Goldense described while in combat, the brain can cause physical stress from experiencing what is referred to as ‘moral injury’ by those who study the psychological impact of combat operations among certain segments of the military. To help counteract these stressors for the team, she developed individual fitness plans to make sure the flying unit performs optimally.

Some of the tactics she incorporates with the fitness plans focus on mobility stretches.

“Imagine just sitting in an upright position, for hours and hours on end,” said Goldense. “While we have people that can swap in and out [for crew relief], it is not that easy.”

While this technique is useful for combating fatigue, there are times when a team member cannot swap out at the end of their shift.

“That’s where I come in,” said Goldense, one of the many POTFF resources provided to the Wing.
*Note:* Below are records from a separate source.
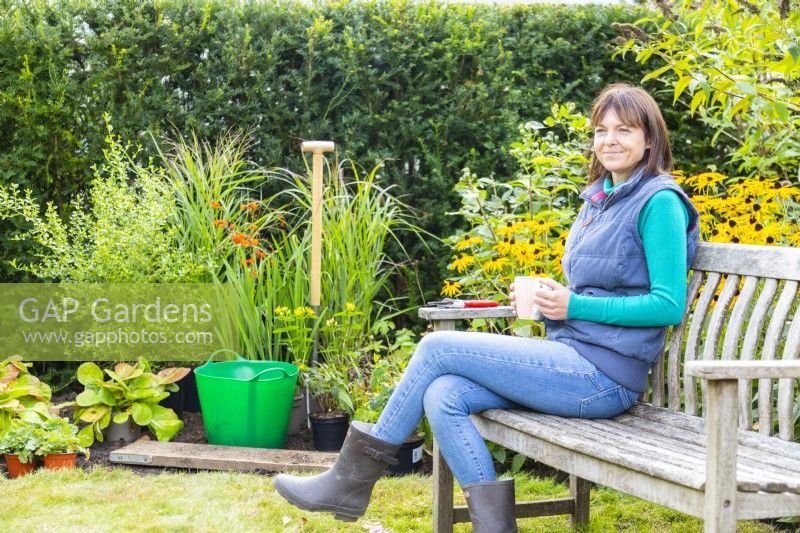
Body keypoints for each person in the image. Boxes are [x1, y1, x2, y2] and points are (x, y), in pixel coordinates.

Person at [273, 83, 700, 532]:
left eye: (624, 130)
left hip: (604, 378)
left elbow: (667, 305)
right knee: (444, 394)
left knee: (437, 349)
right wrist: (546, 298)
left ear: (649, 139)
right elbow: (600, 286)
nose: (610, 140)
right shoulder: (600, 199)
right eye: (601, 130)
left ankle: (349, 483)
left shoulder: (659, 202)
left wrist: (572, 305)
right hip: (574, 359)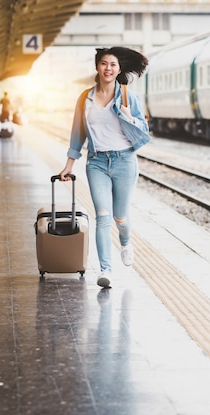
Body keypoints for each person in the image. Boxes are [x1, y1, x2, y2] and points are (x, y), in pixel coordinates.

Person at [59, 47, 151, 289]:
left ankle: (126, 240)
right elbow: (77, 133)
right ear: (97, 67)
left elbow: (143, 128)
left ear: (119, 69)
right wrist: (69, 165)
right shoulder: (85, 98)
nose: (108, 68)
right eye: (104, 64)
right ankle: (106, 269)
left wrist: (129, 116)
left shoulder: (127, 96)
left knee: (120, 217)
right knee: (102, 216)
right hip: (96, 162)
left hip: (124, 161)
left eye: (112, 64)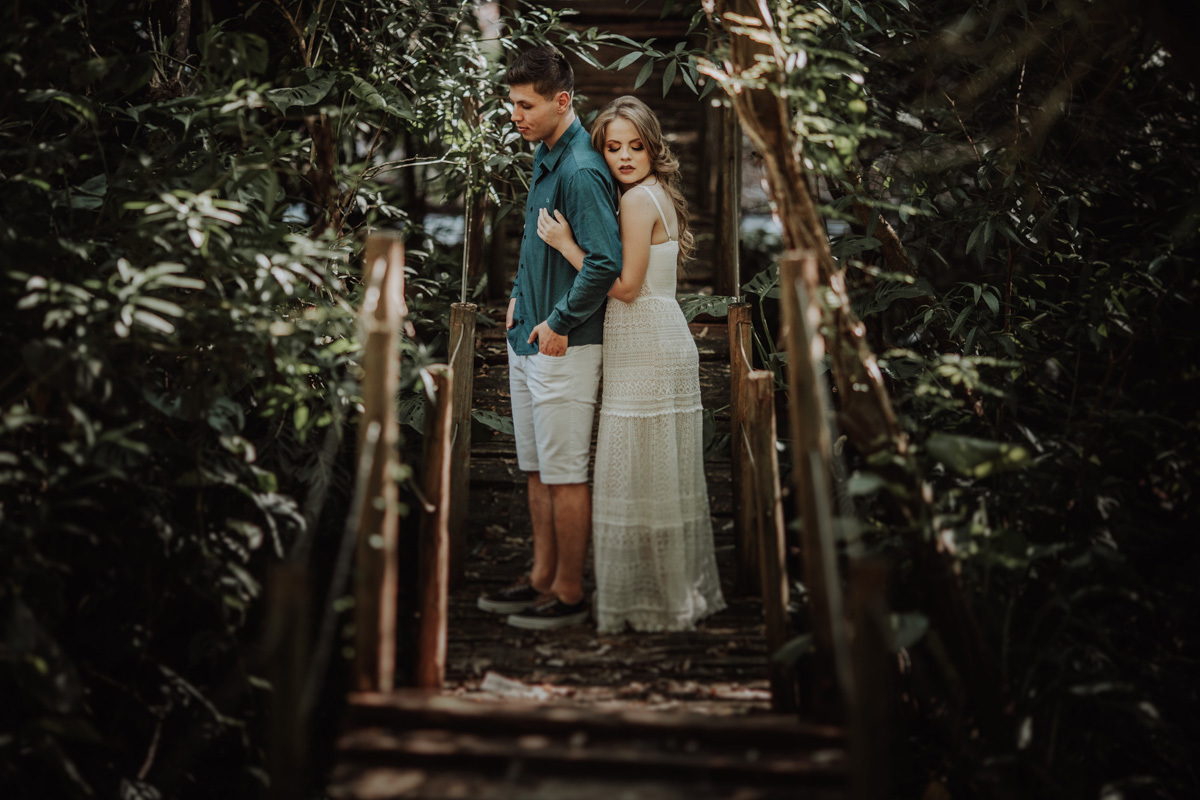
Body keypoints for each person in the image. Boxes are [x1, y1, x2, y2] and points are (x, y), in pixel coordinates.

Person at [536, 95, 726, 633]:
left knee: (643, 475)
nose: (623, 156)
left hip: (647, 340)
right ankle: (662, 595)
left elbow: (624, 287)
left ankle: (654, 604)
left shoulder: (640, 200)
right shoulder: (651, 193)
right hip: (650, 338)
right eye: (612, 147)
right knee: (651, 478)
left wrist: (568, 244)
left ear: (652, 147)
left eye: (634, 146)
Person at [475, 46, 623, 630]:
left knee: (564, 474)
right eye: (512, 103)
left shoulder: (583, 169)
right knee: (536, 469)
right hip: (528, 338)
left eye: (525, 105)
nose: (515, 114)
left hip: (566, 344)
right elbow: (537, 241)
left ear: (562, 101)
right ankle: (540, 578)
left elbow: (605, 262)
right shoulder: (545, 154)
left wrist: (559, 321)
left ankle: (568, 593)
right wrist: (517, 293)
POTFF ensures special operations members have services to address the four main pillars of life -- physical, spiritual, psychological and social needs.

The athletic trainer position supports the physical pillar to optimize and sustain mission readiness.

She explained her process is to learn what ailments members might have from participating in activities with their families, so they are not compounding the situation by being stationary for prolonged periods of time.

“I need to make sure they are able to maintain that cognitive focus by mitigating physical pain so they continue the mission,” said Goldense.

Payne was able to go home that night to his family and avert a trip to the emergency room because of Goldense intervening.

“Her ability to assess the situation, and help me in that moment is indicative of the care she provides our Airmen every day,” said Payne.

Both Payne and Goldense established a trusting working relationship, and he has since referred several team members to her.

“Having someone like Ellie here has given us the opportunity as a community and me personally to be better prepared to do the job,” said Payne.